Speechreading is alternative to lipreading. Unlike its counterpart which focuses solely on the mouth, speechreading also incorporates the speaker’s facial expressions, hand movements and other body gestures, as well as situational and environmental cues, to provide a broader context for conversation.
The training will make a big difference for the thousands of annual visitors to the Hard of Hearing Centre, said executive director Denise Robertson. Ten per cent of 60-year-olds are hard of hearing, she said, with that percentage increasing with age. As such, at least 2,400 of the 24,215 residents of Victoria over 60 have debilitating difficulty with hearing.
“The topic (of a conversation), your knowledge of the language, vision and endurance – all of those pieces are things that people don’t necessarily learn as you progressively lose your hearing,” said Robertson. “This is a course to help you really stay focused, and learn how to work with and live with your hearing loss.”

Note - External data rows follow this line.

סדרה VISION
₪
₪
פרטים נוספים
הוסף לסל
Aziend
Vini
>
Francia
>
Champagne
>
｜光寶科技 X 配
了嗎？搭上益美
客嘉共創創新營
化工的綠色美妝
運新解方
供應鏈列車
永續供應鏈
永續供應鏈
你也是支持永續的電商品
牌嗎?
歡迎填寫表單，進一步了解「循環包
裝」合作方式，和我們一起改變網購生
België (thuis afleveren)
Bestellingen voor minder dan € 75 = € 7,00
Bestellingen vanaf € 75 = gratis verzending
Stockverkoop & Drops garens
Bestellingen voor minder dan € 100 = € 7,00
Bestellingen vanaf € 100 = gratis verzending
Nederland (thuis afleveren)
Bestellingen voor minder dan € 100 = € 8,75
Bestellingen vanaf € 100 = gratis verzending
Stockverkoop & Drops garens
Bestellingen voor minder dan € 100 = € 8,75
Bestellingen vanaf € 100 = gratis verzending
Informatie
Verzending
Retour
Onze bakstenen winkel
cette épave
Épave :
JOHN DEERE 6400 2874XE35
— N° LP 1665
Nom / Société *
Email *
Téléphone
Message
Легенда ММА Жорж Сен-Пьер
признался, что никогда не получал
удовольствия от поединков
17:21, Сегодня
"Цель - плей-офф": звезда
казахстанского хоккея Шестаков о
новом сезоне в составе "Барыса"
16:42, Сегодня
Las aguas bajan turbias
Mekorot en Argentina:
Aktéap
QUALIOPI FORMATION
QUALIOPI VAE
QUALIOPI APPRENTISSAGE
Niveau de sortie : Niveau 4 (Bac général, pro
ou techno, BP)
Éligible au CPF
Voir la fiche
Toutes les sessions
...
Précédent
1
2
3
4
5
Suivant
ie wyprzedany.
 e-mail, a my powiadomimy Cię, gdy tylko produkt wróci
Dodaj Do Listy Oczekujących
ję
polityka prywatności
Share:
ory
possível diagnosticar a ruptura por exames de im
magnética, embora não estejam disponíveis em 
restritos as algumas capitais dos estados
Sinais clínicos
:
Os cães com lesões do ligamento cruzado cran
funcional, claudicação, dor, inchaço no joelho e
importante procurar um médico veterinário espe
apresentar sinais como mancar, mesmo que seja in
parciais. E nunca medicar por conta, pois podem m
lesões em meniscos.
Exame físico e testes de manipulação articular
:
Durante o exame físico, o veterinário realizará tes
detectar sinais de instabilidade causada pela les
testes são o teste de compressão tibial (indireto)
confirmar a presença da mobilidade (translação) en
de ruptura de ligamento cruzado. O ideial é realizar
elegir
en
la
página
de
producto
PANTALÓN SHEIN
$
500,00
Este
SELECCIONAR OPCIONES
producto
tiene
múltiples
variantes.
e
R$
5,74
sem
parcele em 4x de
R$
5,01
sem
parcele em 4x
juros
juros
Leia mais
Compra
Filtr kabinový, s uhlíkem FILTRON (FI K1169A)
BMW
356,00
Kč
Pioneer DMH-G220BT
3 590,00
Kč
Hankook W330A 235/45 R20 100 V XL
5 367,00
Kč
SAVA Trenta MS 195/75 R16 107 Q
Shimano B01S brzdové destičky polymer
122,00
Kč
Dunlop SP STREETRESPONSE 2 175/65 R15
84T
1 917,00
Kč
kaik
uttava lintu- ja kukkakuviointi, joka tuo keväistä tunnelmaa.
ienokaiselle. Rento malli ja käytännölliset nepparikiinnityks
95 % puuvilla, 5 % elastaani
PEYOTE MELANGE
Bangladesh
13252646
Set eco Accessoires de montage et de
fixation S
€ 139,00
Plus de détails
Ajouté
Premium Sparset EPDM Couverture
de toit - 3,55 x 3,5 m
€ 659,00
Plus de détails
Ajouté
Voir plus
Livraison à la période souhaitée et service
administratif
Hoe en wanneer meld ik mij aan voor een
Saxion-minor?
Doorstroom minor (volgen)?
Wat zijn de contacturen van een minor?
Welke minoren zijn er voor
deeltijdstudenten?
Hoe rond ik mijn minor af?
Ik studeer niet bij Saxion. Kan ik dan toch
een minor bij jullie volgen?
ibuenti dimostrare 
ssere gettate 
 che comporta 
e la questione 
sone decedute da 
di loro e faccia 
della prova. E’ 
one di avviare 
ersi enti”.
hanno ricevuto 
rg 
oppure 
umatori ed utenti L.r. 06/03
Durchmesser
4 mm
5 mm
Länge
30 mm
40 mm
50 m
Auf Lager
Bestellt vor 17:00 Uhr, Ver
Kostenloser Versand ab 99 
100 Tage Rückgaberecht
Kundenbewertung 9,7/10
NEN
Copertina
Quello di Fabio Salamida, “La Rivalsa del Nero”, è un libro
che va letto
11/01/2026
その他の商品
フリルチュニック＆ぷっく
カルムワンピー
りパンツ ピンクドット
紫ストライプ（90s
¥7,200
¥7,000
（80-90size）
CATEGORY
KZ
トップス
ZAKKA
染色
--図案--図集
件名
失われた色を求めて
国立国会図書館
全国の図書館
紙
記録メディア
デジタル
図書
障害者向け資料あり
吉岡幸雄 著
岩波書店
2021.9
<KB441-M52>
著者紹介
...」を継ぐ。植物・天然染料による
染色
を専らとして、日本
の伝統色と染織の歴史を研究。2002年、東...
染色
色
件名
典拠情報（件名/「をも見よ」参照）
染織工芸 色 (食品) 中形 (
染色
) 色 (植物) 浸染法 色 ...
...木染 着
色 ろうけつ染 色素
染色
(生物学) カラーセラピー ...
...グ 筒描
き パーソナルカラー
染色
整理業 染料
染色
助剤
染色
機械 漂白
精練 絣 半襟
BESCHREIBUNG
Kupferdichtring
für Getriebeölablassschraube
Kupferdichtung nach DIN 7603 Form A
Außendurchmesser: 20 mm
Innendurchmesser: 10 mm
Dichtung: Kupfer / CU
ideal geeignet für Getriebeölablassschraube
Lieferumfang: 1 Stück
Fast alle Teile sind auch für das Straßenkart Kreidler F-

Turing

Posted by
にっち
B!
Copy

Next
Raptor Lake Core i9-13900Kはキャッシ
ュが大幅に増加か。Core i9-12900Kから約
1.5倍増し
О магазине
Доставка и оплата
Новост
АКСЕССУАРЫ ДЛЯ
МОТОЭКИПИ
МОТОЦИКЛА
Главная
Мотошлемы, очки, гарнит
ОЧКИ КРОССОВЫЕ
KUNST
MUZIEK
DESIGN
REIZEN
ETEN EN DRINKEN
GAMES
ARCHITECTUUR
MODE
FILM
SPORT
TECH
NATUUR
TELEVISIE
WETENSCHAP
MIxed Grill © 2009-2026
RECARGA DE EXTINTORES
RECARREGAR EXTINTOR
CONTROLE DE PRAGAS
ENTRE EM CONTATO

It will also provide an alternative to hearing aids, the price and technology of which keep some older Victoria residents from accessing them, said Robertson.
The speechreading lessons are being conducted by Leslee Scott, the sole speechreading trainer in British Columbia and a master’s graduate in deaf education and sign language. Scott has been profoundly hard of hearing since childhood and has a cochlear (hearing nerve) implant, Robertson said.
“This is a woman who has spent many, many years developing her own advocacy for herself in what her needs and what her communication looks like,” Robertson said of Scott. Scott’s goal is to train enough British Columbians in speechreading to have the method proliferated throughout the province – especially in remote communities.
In Victoria, instructor training will cost $600, while courses for members and non-members of the Hard of Hearing Centre will be $100 and $140, respectively. Being a non-profit, Robertson said the program has room for those who cannot afford it but would benefit from the training.